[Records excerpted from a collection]
◇ ◇ ◇ ◇

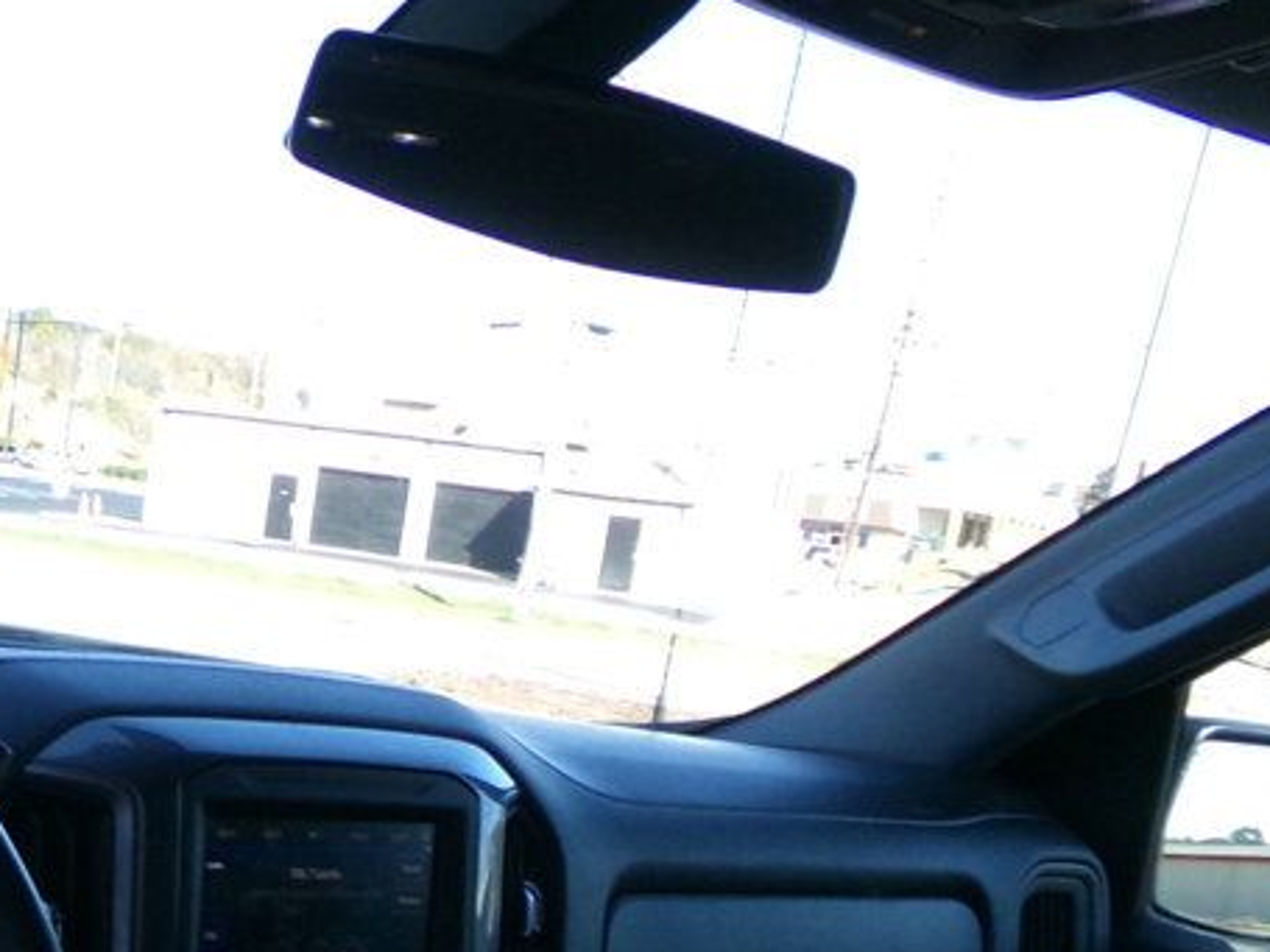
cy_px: 932
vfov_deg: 25.8
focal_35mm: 54
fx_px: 1981
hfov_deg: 32.4
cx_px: -33
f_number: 11.07
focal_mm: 4.3
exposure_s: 1/60
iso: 392
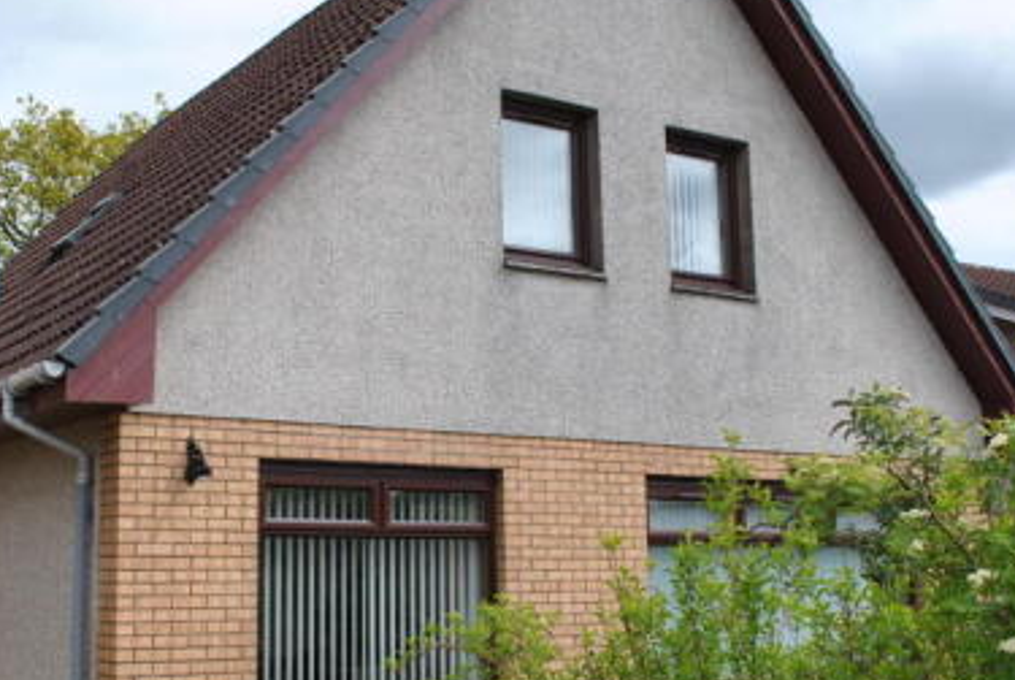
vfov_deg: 28.7
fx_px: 1327
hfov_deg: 41.5
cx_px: 378
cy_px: 378
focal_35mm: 47
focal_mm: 18
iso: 100
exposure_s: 1/250
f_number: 8
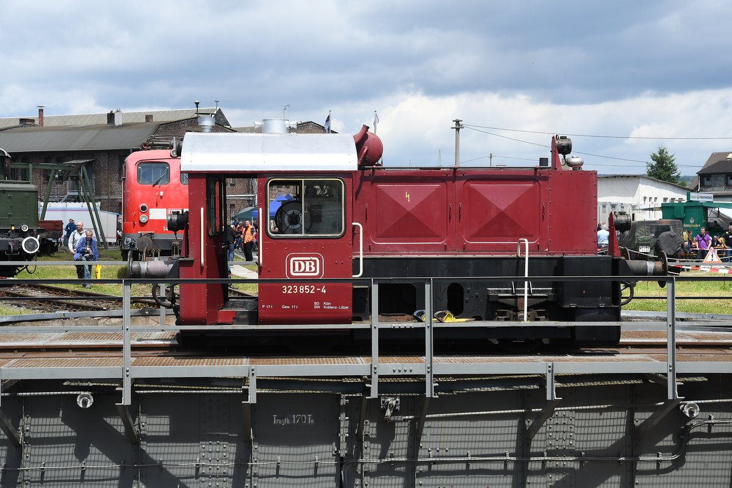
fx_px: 1403
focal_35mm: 69
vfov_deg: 19.7
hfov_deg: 29.2
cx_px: 366
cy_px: 244
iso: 320
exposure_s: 1/800
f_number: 9
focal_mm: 46
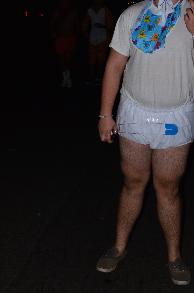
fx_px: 512
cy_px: 94
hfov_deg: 21.2
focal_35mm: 63
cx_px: 156
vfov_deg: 31.7
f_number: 18
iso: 1600
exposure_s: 1/200
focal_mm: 26
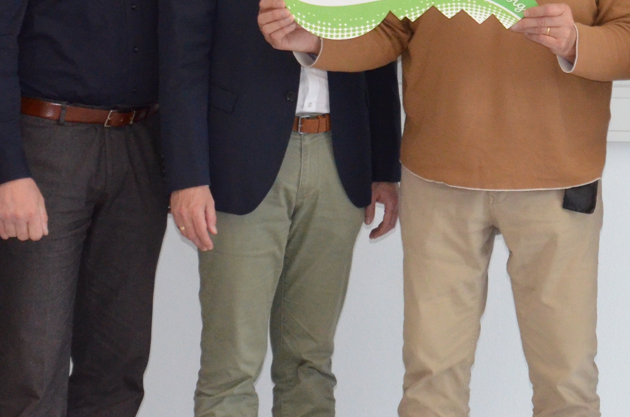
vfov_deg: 8.8
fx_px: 2662
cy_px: -146
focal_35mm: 152
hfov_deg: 13.4
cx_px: 478
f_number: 6.3
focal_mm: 35
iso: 2000
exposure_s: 1/200
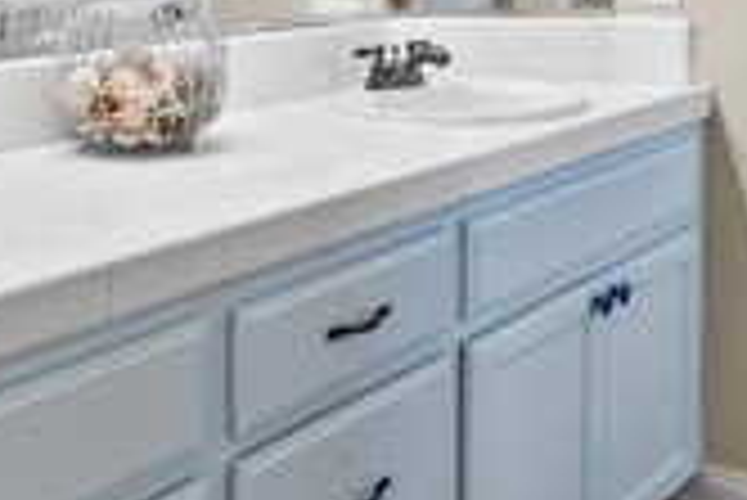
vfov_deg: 23.3
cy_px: -74
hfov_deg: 36.8
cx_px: 364
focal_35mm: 54
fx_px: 1121
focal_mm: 14
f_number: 9
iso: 250
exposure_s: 1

◇ ◇ ◇ ◇

• Work request:
Each entry, word for word, belongs in your answer; each picture does not.

• Solution:
cy_px: 932
vfov_deg: 25.8
focal_35mm: 54
fx_px: 1981
hfov_deg: 32.4
cx_px: -33
f_number: 11.07
focal_mm: 4.3
exposure_s: 1/60
iso: 392
vfov_deg: 28.7
fx_px: 1327
hfov_deg: 41.5
cx_px: 378
cy_px: 378
focal_35mm: 47
focal_mm: 18
iso: 100
exposure_s: 1/250
f_number: 8
fx_px: 1403
focal_35mm: 69
vfov_deg: 19.7
hfov_deg: 29.2
cx_px: 366
cy_px: 244
iso: 320
exposure_s: 1/800
f_number: 9
focal_mm: 46
fx_px: 512
cy_px: 94
hfov_deg: 21.2
focal_35mm: 63
cx_px: 156
vfov_deg: 31.7
f_number: 18
iso: 1600
exposure_s: 1/200
focal_mm: 26
vfov_deg: 8.8
fx_px: 2662
cy_px: -146
focal_35mm: 152
hfov_deg: 13.4
cx_px: 478
f_number: 6.3
focal_mm: 35
iso: 2000
exposure_s: 1/200
vfov_deg: 23.3
cy_px: -74
hfov_deg: 36.8
cx_px: 364
focal_35mm: 54
fx_px: 1121
focal_mm: 14
f_number: 9
iso: 250
exposure_s: 1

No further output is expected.